We also know that their excellent health was due to food not other factors. How can we be sure? Because their health deteriorated rapidly once they changed their diet to modern processed food.
But how can we achieve this in a modern, industrial society. The answer is we can’t, but what we can do is move in this direction. And, of course, we have the American experience to warn us of the consequences of going in the opposite direction.

At the moment our policies could not be designed better to push the NHS into crisis. Huge subsidies are given to industrial farming, particularly for crops like sugar, corn, wheat and soya. (These grains are broken down into protein to fatten up animals and adulterated starches which are added to processed foods).
And if the quality of our soil is critical to our health, how are we treating it? In 2015, a United Nations report estimated we have only 90 harvests remaining. This is known to be the result of industrial farming which is progressively depleting our soil of its nutrients. After that time our soil will be too poor to support crops. The cost of soil degradation is estimated at £1.4 billion per year. The cost to our grandchildren could be immeasurably greater: they could starve. But industrial farming is exposing us to another catastrophe: bees and other pollinators are being wiped out by pesticides. British beekeepers have estimated that we could lose all our bees within a decade. Without these pollinators most of our fruit and vegetables would become a memory. But like plastics in the environment, will we leave it until it is too late before we act?

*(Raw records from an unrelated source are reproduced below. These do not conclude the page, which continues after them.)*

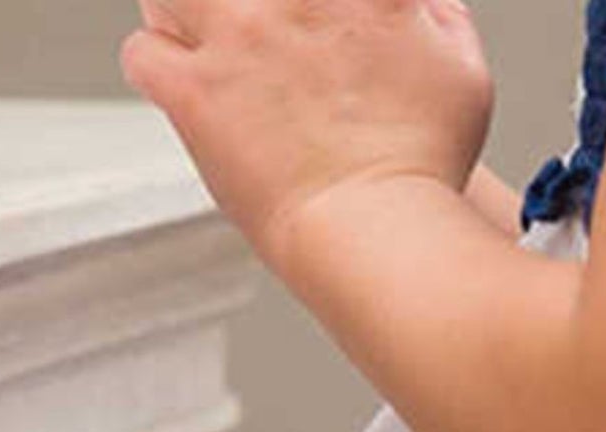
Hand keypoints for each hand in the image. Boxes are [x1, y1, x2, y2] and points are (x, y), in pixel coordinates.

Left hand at [120, 0, 494, 271]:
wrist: (379, 233)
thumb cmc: (423, 165)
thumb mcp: (461, 71)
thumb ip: (437, 14)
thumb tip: (419, 0)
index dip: (311, 5)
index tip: (309, 18)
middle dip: (241, 3)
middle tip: (249, 22)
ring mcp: (234, 40)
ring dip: (178, 8)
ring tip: (193, 27)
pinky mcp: (194, 96)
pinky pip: (144, 57)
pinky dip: (155, 65)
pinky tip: (179, 82)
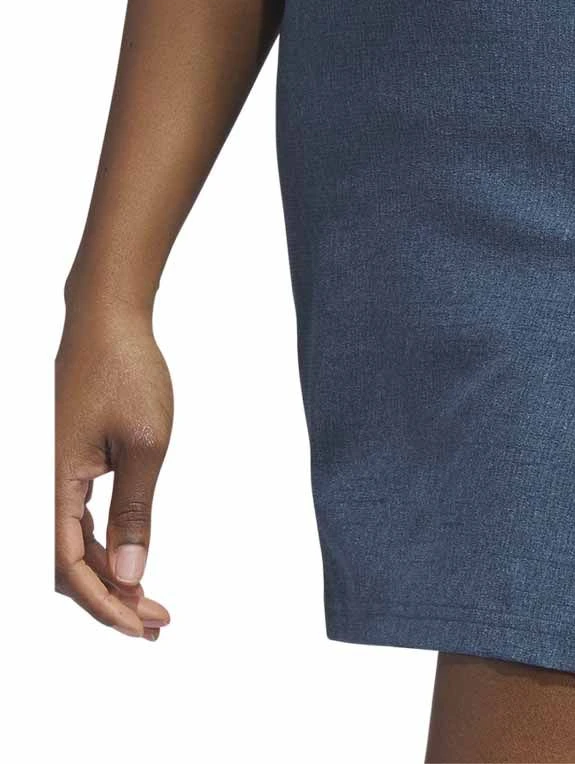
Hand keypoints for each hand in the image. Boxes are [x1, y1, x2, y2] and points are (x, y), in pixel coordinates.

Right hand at [55, 300, 172, 639]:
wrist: (108, 322)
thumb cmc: (126, 373)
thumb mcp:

But it doesn’t have to be this way. Our food, our health and our environment are all intricately linked. If we want good health we already know what we have to do to achieve it. We also know what we need to avoid. It is just a question of whether we have the political will.

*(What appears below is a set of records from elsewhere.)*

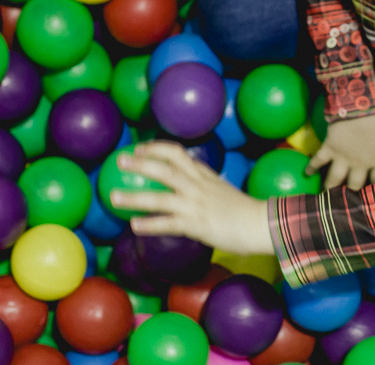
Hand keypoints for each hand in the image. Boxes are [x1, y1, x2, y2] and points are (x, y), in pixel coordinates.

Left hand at [111, 141, 274, 257]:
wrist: (261, 223)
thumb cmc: (242, 210)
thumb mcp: (221, 188)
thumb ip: (202, 184)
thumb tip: (185, 182)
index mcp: (203, 174)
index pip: (177, 152)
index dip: (155, 148)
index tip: (139, 148)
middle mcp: (197, 185)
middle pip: (164, 168)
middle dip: (140, 163)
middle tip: (120, 161)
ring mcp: (196, 204)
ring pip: (159, 196)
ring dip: (134, 196)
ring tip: (113, 197)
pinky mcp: (197, 224)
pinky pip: (168, 223)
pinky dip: (150, 224)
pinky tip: (134, 226)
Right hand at [306, 112, 374, 190]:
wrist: (363, 106)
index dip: (374, 188)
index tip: (371, 193)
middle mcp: (360, 164)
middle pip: (354, 185)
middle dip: (351, 194)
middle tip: (346, 199)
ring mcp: (343, 157)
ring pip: (334, 179)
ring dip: (329, 188)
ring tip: (324, 196)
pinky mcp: (329, 148)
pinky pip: (318, 160)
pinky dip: (311, 166)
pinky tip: (307, 173)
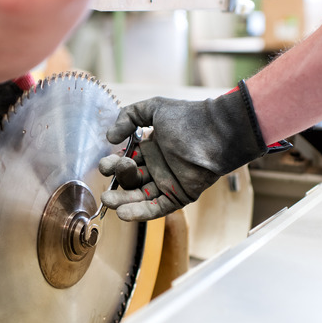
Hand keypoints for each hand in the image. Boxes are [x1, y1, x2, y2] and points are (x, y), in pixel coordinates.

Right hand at [99, 81, 289, 220]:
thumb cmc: (188, 118)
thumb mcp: (154, 108)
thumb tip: (109, 137)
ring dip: (123, 201)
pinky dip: (140, 212)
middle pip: (131, 180)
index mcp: (151, 147)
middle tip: (105, 183)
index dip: (114, 164)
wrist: (216, 132)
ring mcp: (169, 182)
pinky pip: (157, 207)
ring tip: (108, 202)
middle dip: (117, 183)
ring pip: (141, 196)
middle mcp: (158, 166)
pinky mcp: (179, 196)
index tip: (105, 165)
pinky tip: (123, 214)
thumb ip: (128, 116)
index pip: (126, 160)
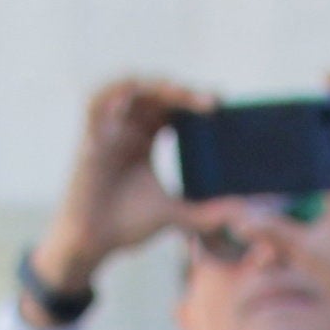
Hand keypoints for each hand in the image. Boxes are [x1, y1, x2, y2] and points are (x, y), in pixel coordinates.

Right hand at [39, 75, 208, 305]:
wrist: (91, 243)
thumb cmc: (125, 224)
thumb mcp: (174, 215)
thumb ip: (206, 213)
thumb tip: (241, 213)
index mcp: (145, 139)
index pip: (171, 107)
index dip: (193, 100)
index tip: (220, 105)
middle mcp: (126, 128)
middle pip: (155, 93)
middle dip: (183, 91)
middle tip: (211, 102)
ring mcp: (107, 130)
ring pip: (130, 89)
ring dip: (156, 86)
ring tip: (183, 94)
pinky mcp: (88, 136)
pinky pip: (97, 102)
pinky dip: (116, 93)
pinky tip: (140, 94)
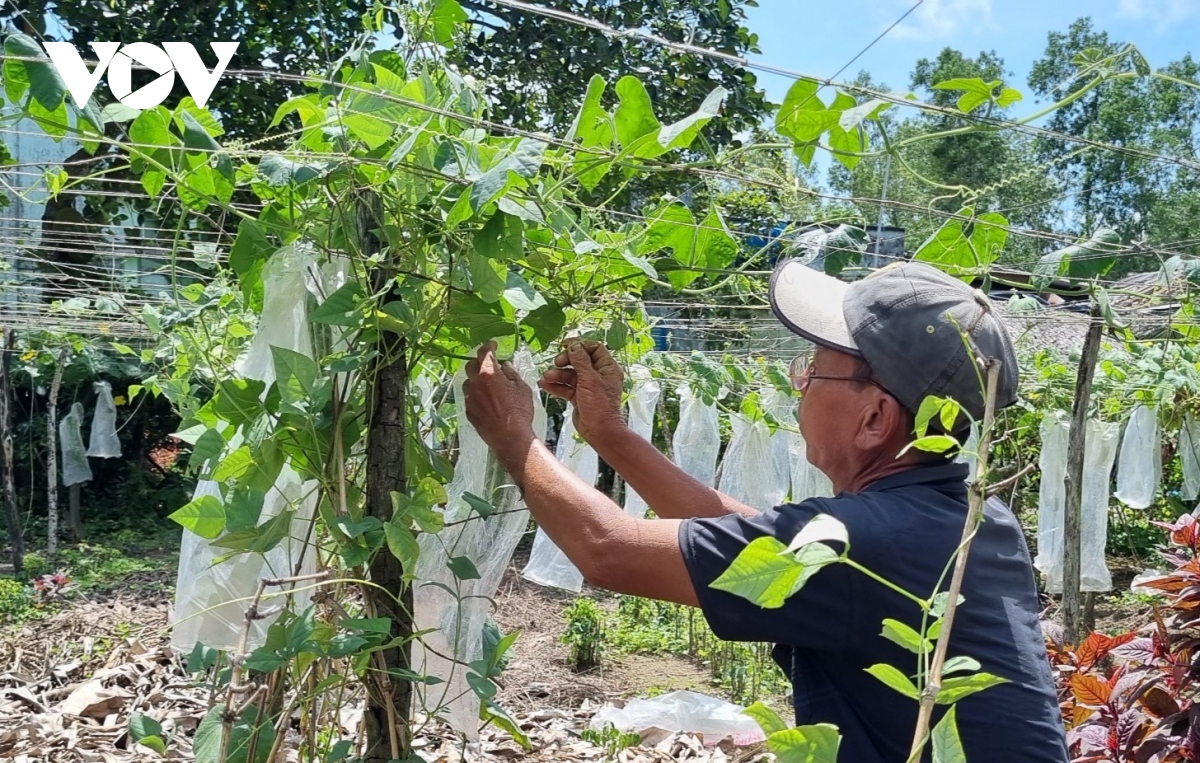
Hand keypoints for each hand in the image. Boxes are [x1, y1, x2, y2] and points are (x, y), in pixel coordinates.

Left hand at [463, 342, 536, 462]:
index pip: (484, 352)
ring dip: (476, 379)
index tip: (493, 345)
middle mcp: (476, 383)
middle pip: (471, 365)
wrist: (509, 437)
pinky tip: (486, 400)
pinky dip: (476, 394)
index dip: (489, 346)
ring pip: (468, 382)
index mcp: (489, 373)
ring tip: (487, 384)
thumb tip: (505, 366)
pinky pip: (469, 397)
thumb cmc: (519, 412)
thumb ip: (511, 374)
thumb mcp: (522, 388)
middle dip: (480, 362)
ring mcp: (470, 398)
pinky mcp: (468, 411)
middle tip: (490, 365)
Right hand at [539, 338, 624, 442]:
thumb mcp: (590, 380)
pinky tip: (546, 385)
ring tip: (546, 378)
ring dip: (557, 375)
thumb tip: (574, 347)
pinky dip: (557, 386)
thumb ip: (580, 361)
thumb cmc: (600, 406)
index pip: (594, 348)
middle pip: (579, 360)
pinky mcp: (579, 397)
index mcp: (607, 368)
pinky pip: (566, 387)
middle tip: (557, 363)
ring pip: (570, 375)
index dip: (579, 345)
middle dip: (566, 361)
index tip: (565, 344)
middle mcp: (598, 375)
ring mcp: (588, 386)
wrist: (599, 431)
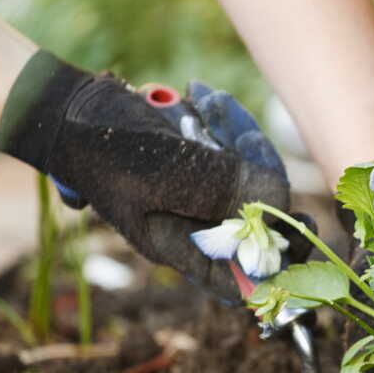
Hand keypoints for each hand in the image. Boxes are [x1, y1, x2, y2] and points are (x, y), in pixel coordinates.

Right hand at [0, 51, 296, 301]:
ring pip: (247, 175)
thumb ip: (220, 189)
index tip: (302, 226)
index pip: (240, 275)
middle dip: (261, 173)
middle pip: (255, 215)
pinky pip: (231, 148)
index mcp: (180, 245)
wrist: (71, 109)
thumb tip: (279, 201)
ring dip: (239, 136)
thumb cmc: (107, 148)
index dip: (277, 263)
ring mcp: (197, 192)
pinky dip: (225, 122)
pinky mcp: (199, 162)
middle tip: (249, 138)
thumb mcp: (164, 172)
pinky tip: (204, 97)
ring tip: (209, 102)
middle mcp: (193, 224)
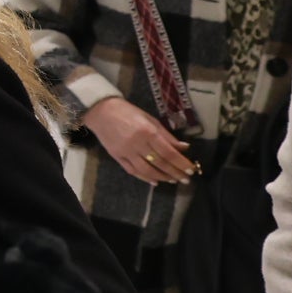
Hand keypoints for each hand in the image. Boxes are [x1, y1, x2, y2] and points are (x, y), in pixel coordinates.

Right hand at [81, 96, 195, 186]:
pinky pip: (132, 170)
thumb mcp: (150, 120)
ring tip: (172, 180)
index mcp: (147, 132)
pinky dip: (144, 177)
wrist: (100, 111)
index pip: (169, 152)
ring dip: (162, 177)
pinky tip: (154, 181)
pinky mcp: (116, 156)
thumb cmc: (128, 112)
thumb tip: (184, 148)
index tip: (191, 170)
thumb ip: (167, 135)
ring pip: (147, 170)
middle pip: (160, 163)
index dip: (181, 163)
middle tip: (186, 180)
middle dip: (175, 173)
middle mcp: (137, 144)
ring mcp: (126, 151)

If we want a healthier future the answers are not difficult to find, but big decisions need to be made. We have to make health a priority and not leave it at the mercy of the food and agricultural industries. We could and should stop subsidising sugar and other cash crops. We need to stop flooding the food market with sugar and junk foods which are causing an epidemic of obesity and diabetes which could destroy the NHS. We should tax those foods which damage our health and therefore drain the NHS and use that money to support it.

The promotion and advertising of harmful foods could be stopped or curtailed. We could subsidise organic farming and support all types of farming that protects the future fertility of the soil and pollinators. We could promote and advertise healthy foods. We must stop subsidising industrial agriculture with its destructive impact on our health, our environment and our grandchildren’s future. Too much is at stake to do otherwise.

Sadly I have little confidence that our politicians will go down this road. If they do not then we can expect crisis after crisis in the NHS and crisis after crisis in the environment. However as individuals we can make choices, choices that sustain our health and sustain the environment.